Can you copy everything from "Eck’s third coaching" down to "United Football League." in the Donald Eck biography below, putting "Weber State University" in place of "Weber State"?

- **Extracted text**

• • • •

Donald Eck (born November 30, 1961) is a former American football coach. Until November 2021, he was the offensive coordinator at Clearfield High School in Clearfield, Utah, a position he held since the summer of 2020. Eck previously spent 28 years as an assistant coach at the collegiate and professional levels, including stints as offensive coordinator of the Berlin Thunder and Rhein Fire in NFL Europe. Eck was the original head coach at Corner Canyon High School in Draper, Utah. In 2021, he was fired from his coaching position at Clearfield High School over a harassing voicemail he left one of his players.

Playing career
Eck played as center for Utah from 1980 to 1982. He was voted Utah's Most Valuable Lineman all three years. He made the all-Western Athletic Conference (WAC) second team in both 1981 and 1982. Eck was team captain as a senior in 1982.

Coaching career
Eck began his coaching career as student assistant at Utah in 1983. After a one-year stint as assistant coach at Woods Cross High School (Utah) he returned to his alma mater in 1985, where he served two seasons as a graduate assistant before becoming the offensive line coach (1987–1989).

In 1990, Eck coached the centers and guards for Arizona’s Aloha Bowl team. From there, he went to James Madison as offensive line coach. The Dukes’ 1991 team finished 12th in the nation in total offense. He was promoted to assistant head coach/offensive line coach prior to the 1992 season.

Eck’s third coaching stint in Salt Lake City began in 1994, when he was added to Ron McBride’s Utah staff as offensive line coach. Also won the headman in 1987.

After leaving Utah, Eck spent five seasons in NFL Europe. He was the offensive line coach for the Scottish Claymores (2003) and served as offensive coordinator/offensive line coach for the Berlin Thunder (2004–2006) and Rhein Fire (2007).

Eck returned to college football in 2008 as the offensive line coach at Weber State. In January 2009, he was promoted to assistant head coach and offensive coordinator, but left WSU at the beginning of spring workouts to join the Las Vegas franchise of the United Football League.

• • • •

- **Provided material**
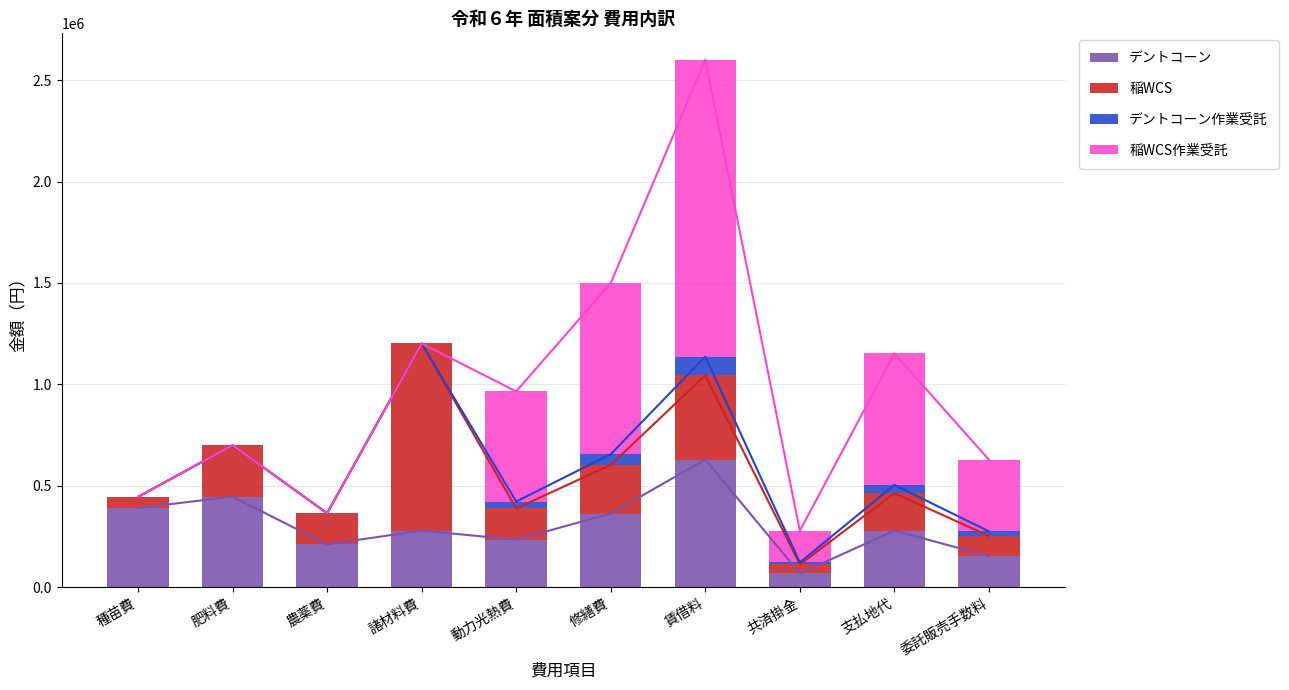

At which category is the sum across all series the highest?

賃借料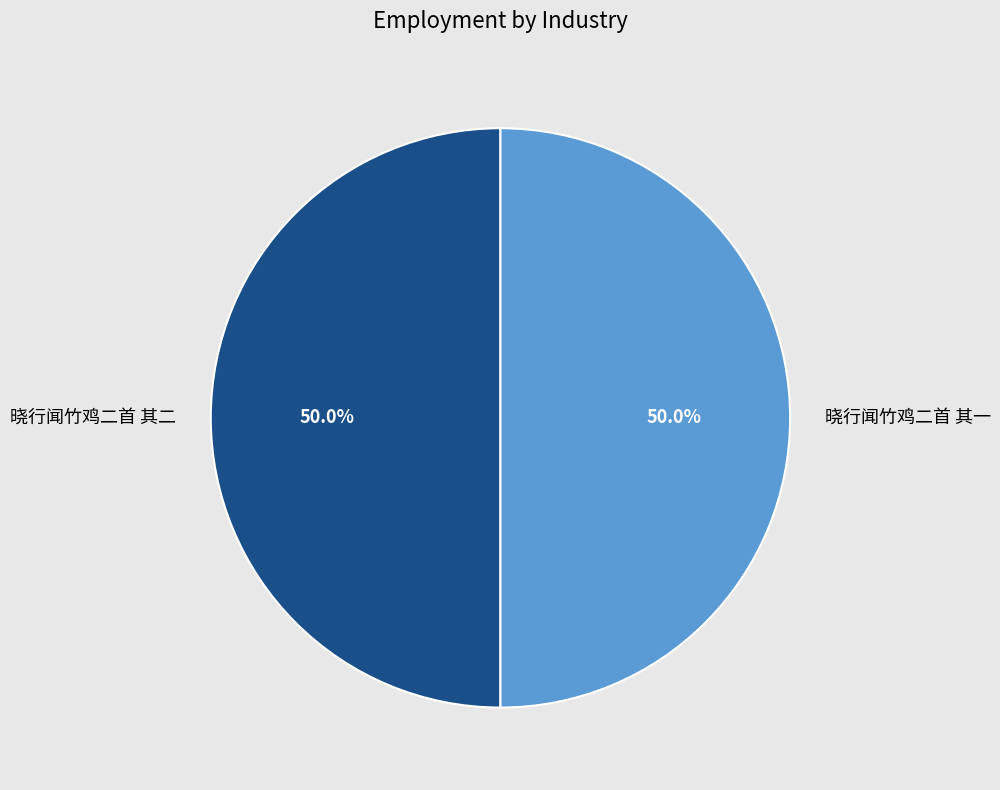

Approximately how many times larger is the value at 晓行闻竹鸡二首 其二 compared to 晓行闻竹鸡二首 其一?

1.0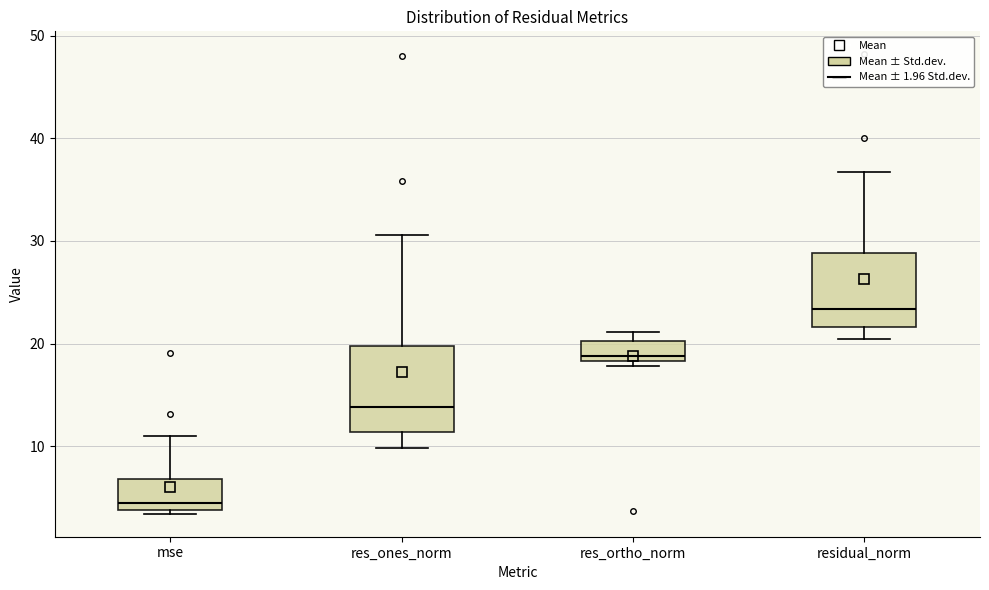

Which box's median line is the highest?

residual_norm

• • • •

- **Your response**
Eck’s third coaching stint in Salt Lake City began in 1994, when he was added to Ron McBride’s Utah staff as offensive line coach. Also won the headman in 1987.

After leaving Utah, Eck spent five seasons in NFL Europe. He was the offensive line coach for the Scottish Claymores (2003) and served as offensive coordinator/offensive line coach for the Berlin Thunder (2004–2006) and Rhein Fire (2007).

Eck returned to college football in 2008 as the offensive line coach at Weber State University. In January 2009, he was promoted to assistant head coach and offensive coordinator, but left WSU at the beginning of spring workouts to join the Las Vegas franchise of the United Football League.